Saturday, September 12, 2009

Schoolingness / Worst Audition Ever-ness

School hath beguneth again, and thus the stress of auditions. I'll spare you the aches and pains I have with the closed environment of school theatre in general, as well as my insecurities about a college major that guarantees I won't have a job for more than a year at a time, and instead I'm going to make lists! Because lists are fun!

My roommate has a ton of gorgeous clothes and I'm totes jealous,
But it's cuz I'm a shitty ass cheapskate, for the record, and therefore my clothes are shitty. Haha.

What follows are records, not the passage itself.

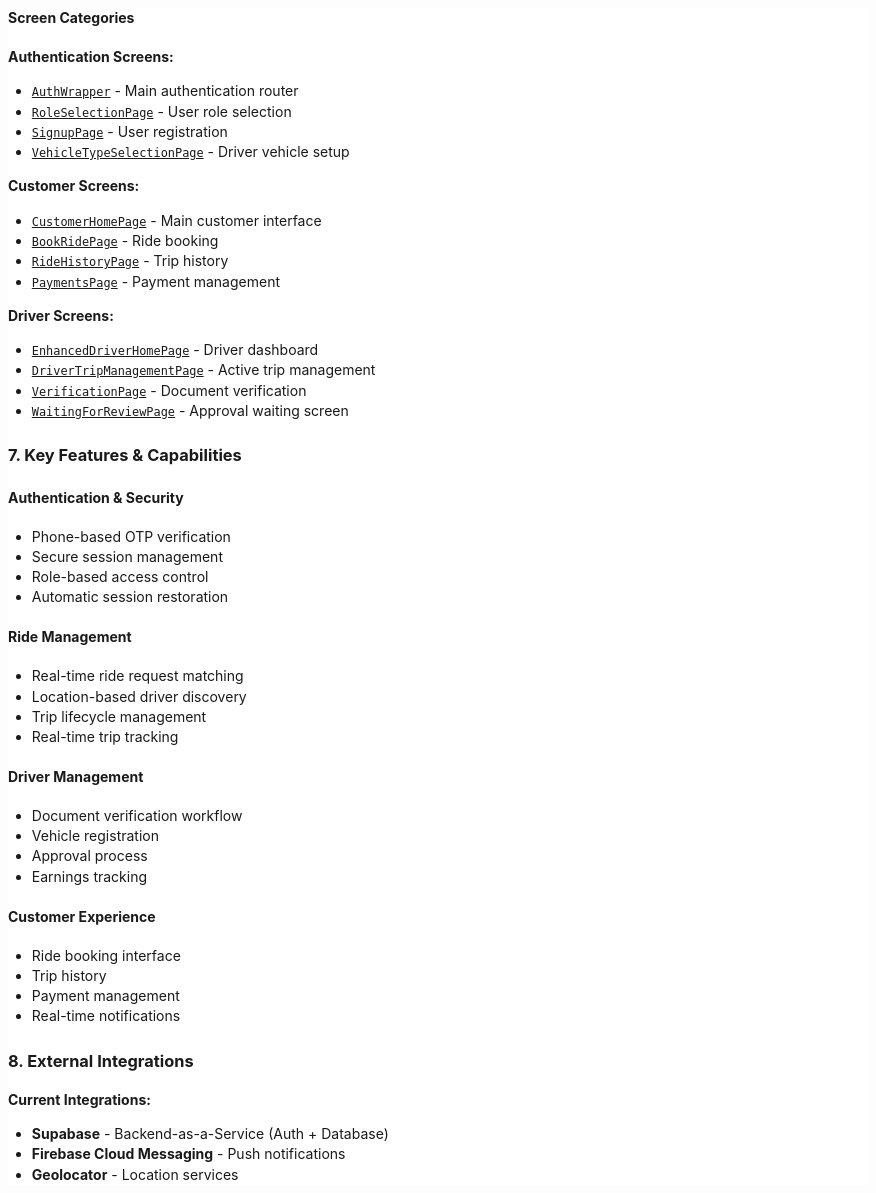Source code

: #### Screen Categories

**Authentication Screens:**
- [`AuthWrapper`](lib/screens/auth/auth_wrapper.dart) - Main authentication router
- [`RoleSelectionPage`](lib/screens/auth/role_selection_page.dart) - User role selection
- [`SignupPage`](lib/screens/auth/signup_page.dart) - User registration
- [`VehicleTypeSelectionPage`](lib/screens/auth/vehicle_type_selection_page.dart) - Driver vehicle setup

**Customer Screens:**
- [`CustomerHomePage`](lib/screens/home/customer_home_page.dart) - Main customer interface
- [`BookRidePage`](lib/screens/home/book_ride_page.dart) - Ride booking
- [`RideHistoryPage`](lib/screens/home/ride_history_page.dart) - Trip history
- [`PaymentsPage`](lib/screens/home/payments_page.dart) - Payment management

**Driver Screens:**
- [`EnhancedDriverHomePage`](lib/screens/home/enhanced_driver_home_page.dart) - Driver dashboard
- [`DriverTripManagementPage`](lib/screens/home/driver_trip_management_page.dart) - Active trip management
- [`VerificationPage`](lib/screens/driver/verification_page.dart) - Document verification
- [`WaitingForReviewPage`](lib/screens/driver/waiting_for_review_page.dart) - Approval waiting screen

### 7. Key Features & Capabilities

#### Authentication & Security
- Phone-based OTP verification
- Secure session management
- Role-based access control
- Automatic session restoration

#### Ride Management
- Real-time ride request matching
- Location-based driver discovery
- Trip lifecycle management
- Real-time trip tracking

#### Driver Management
- Document verification workflow
- Vehicle registration
- Approval process
- Earnings tracking

#### Customer Experience
- Ride booking interface
- Trip history
- Payment management
- Real-time notifications

### 8. External Integrations

**Current Integrations:**
- **Supabase** - Backend-as-a-Service (Auth + Database)
- **Firebase Cloud Messaging** - Push notifications
- **Geolocator** - Location services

1. PRO: You.... think for yourself, I guess? psh. Everyone thinks for themselves.
2. CON: Your life is anxiety. My life IS anxiety.
3. PRO: You drink more. I will not be a lightweight dammit! ...Is this a Pro?
4. CON: Your friends sing in the streets. You say that singing in public is like using magic in the muggle world, and then they give you hateful looks.
5. CON: They hate you when your correct their grammar. I'M SORRY I JUST LOVE THE APOSTROPHE

1. Rebecca doesn't like overhead light at all, so instead we have those huge ass white paper lamps, two round ones from either corner and one gigantic wine-bottle shaped one by the window. It gives the room a romantic glow.
2. I HAVE A WINDOW WITH A GREAT VIEW OF DOWNTOWN/MY SCHOOL! :D It's next to my desk! I have sort of a little study nook.
3. I have a really sweet badass desk, with a lot of space and shelves, which is great because I already have to memorize a whole bunch of Hiragana by Monday!
3. My roomies let me put my art up to cover unsightly wall blemishes and fuse boxes.
4. We have a shit ton of kitchen supplies as well as a very lovely big kitchen.
5. All this space and I'm still in New York. Manhattan, nonetheless!

And so, I am going to TRY to have a glimmer of hope about the goodness of this coming year even though I had the official worst audition of my LIFE yesterday. Worst. Audition. Of. My. Life. And that's a lot of auditions to compete with for title of Worst Audition Ever.


middleagedtreehouse said...

There's no shame in being a lightweight drinker— in fact, it's the best kind of drinker to be. It saves you a lot of money and brain cells!

middleagedtreehouse said...

Also, you will totally kick arse at that callback! A bad audition for you is better than most people's good auditions.


Z Marxen said...

After four years of drinking, still being a lightweight is awesome.